Entre las formas exprerimentales de las que hace gala Desierto sonoro están la fragmentación de la historia en secciones (tiene cuatro partes) y subsecciones o la introducción de elementos ajenos a la trama, como las fotos polaroid que toma el niño durante el viaje y la descripcción del contenido de las cajas donde los padres guardan la información sobre sus respectivos proyectos (llenas con libros, mapas, dibujos y notas sobre sus investigaciones). La forma más importante es el quiebre del espacio y el tiempo en el que todos los discrusos se encuentra en uno. Éste se evidencia en el uso de puntos de vista refractados, como los propuestos por Virginia Woolf en La señora Dalloway, y en la redacción de una novela dentro de la novela, Elegías para los niños perdidos. En ese libro ficticio coinciden las técnicas narrativas de autores clásicos como William Golding en El señor de las moscas (1954), Juan Rulfo en Pedro Páramo (1955) y Marcel Schwob en La cruzada de los niños (1895), entre otros.

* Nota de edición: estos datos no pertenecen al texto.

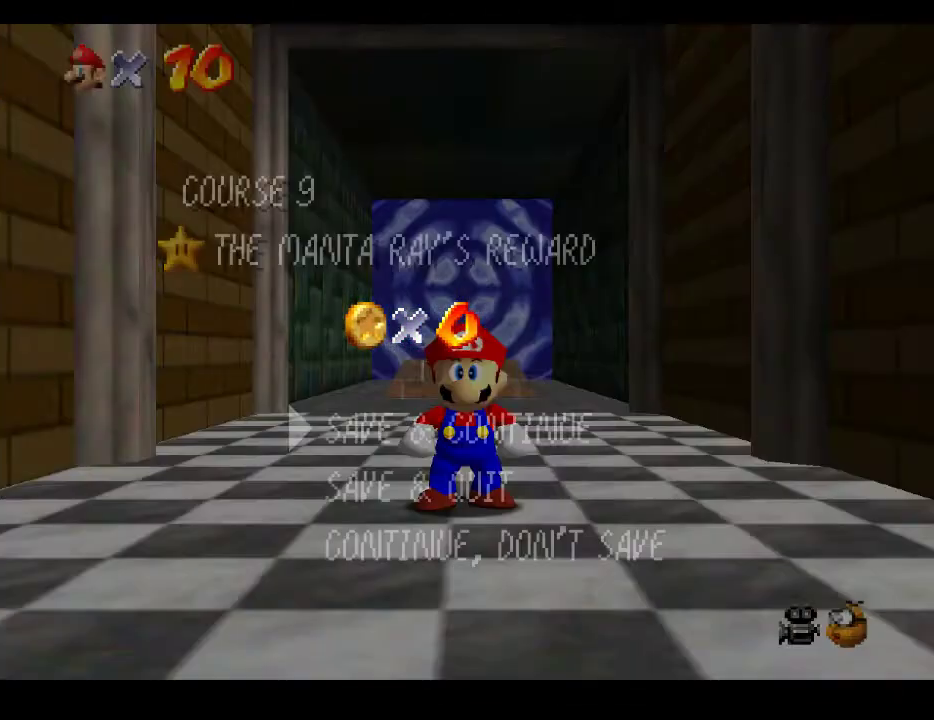
{"buttons": [], "left_stick": "up", "right_stick": "center", "events": [[267, "A", "down"], [433, "A", "up"]]}
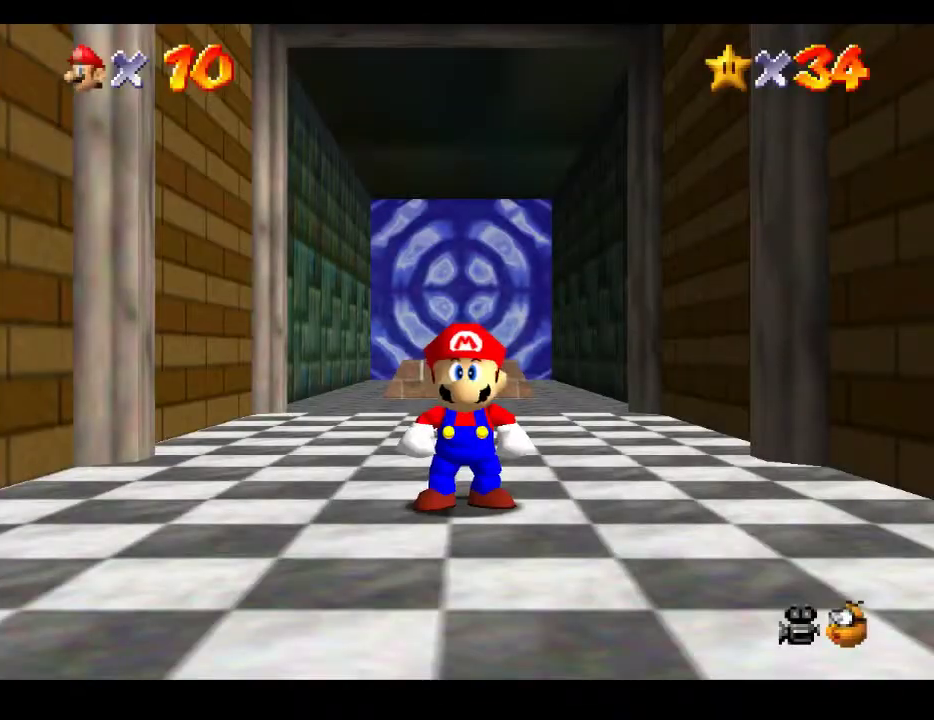
{"buttons": ["A", "L2"], "left_stick": "up", "right_stick": "center", "events": [[417, "L2", "down"], [483, "A", "down"]]}
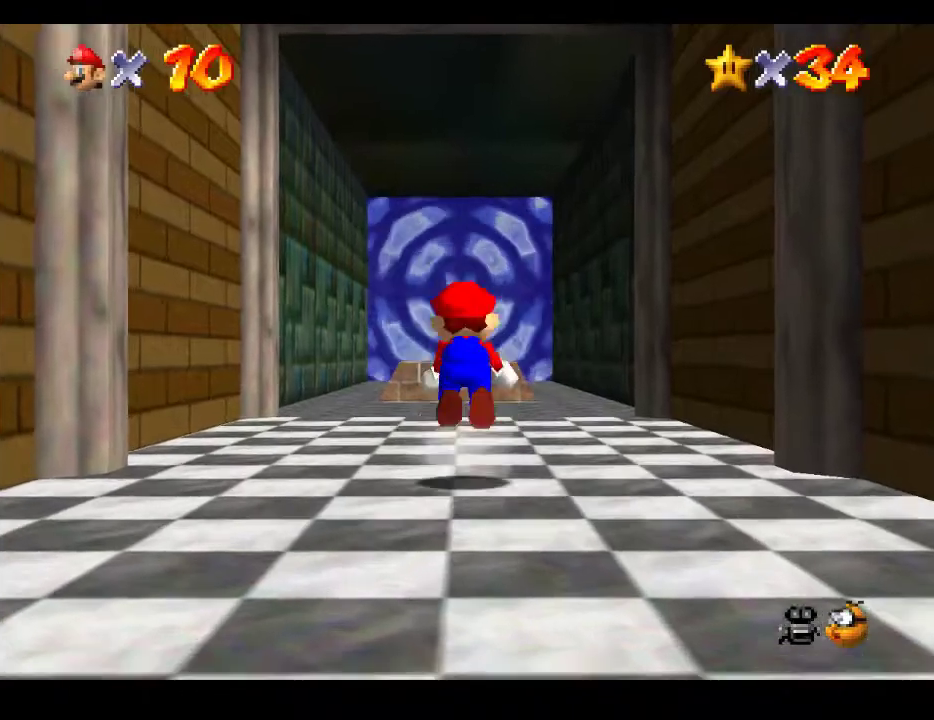
{"buttons": [], "left_stick": "up", "right_stick": "center", "events": [[300, "A", "up"], [333, "L2", "up"]]}
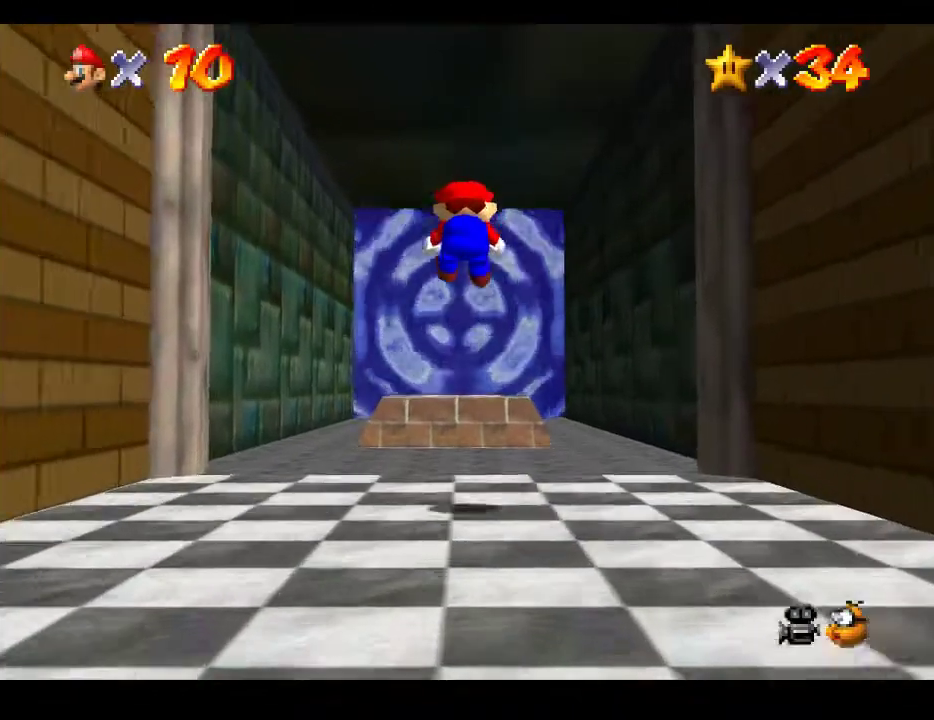
{"buttons": [], "left_stick": "up", "right_stick": "center", "events": []}
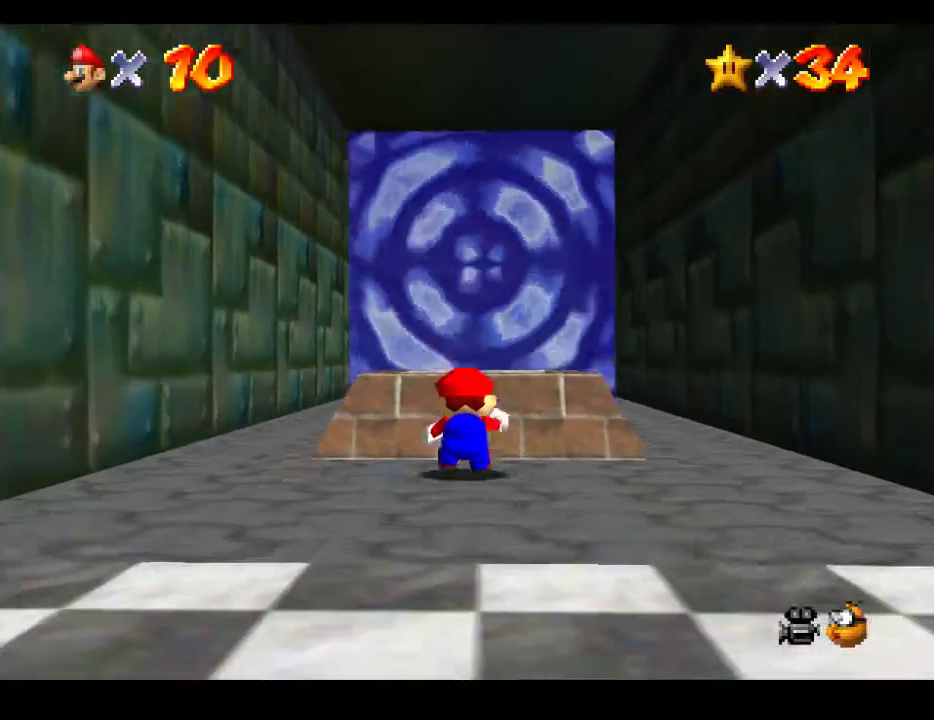
{"buttons": [], "left_stick": "down", "right_stick": "center", "events": [[250, "left_stick", "down"]]}
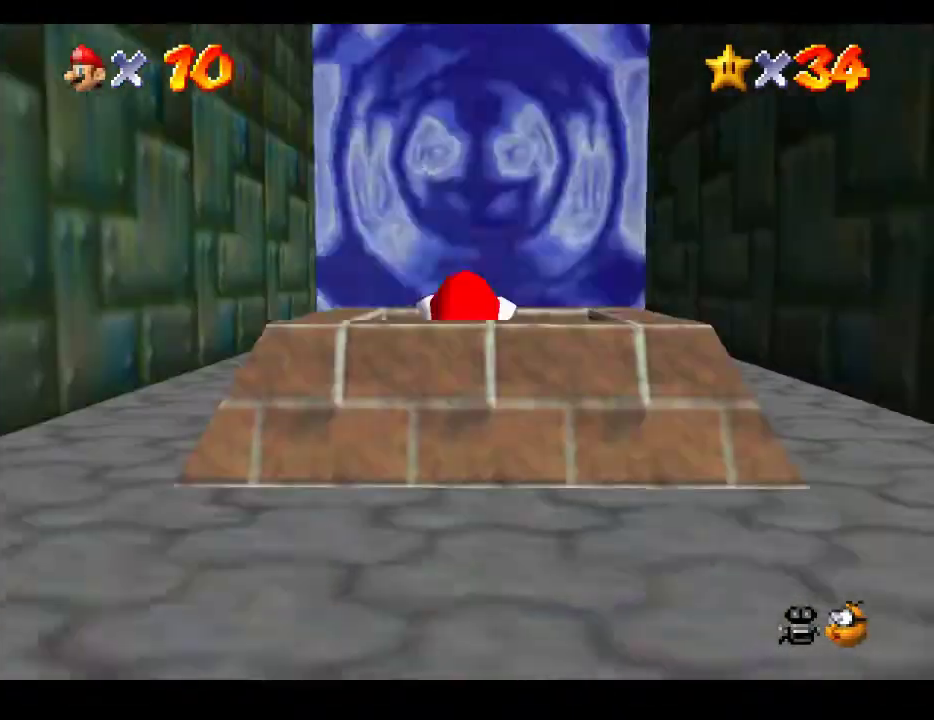
{"buttons": [], "left_stick": "center", "right_stick": "center", "events": [[400, "left_stick", "center"]]}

Sin embargo, el valor fundamental de Desierto sonoro no es su testimonio de la incapcidad del lenguaje para contar el mundo desigual e injusto que nos rodea, en especial cuando ese lenguaje es la herramienta de la propaganda y el periodismo; tampoco importa tanto la armonización, que en su argumento logra, de la hibridez ni la confluencia de discursos literarios que permiten a la aventura particular de una familia diluírse en el océano de una tragedia trasnacional. Su logro crucial es su discurso sobre la utilidad del arte, pues toda la novela es una prolongada argumentación sobre la importancia de la literatura como archivo de las informaciones sobre el mundo. Es en ese sentido que este libro ayuda al lector a escuchar los ecos en el desierto.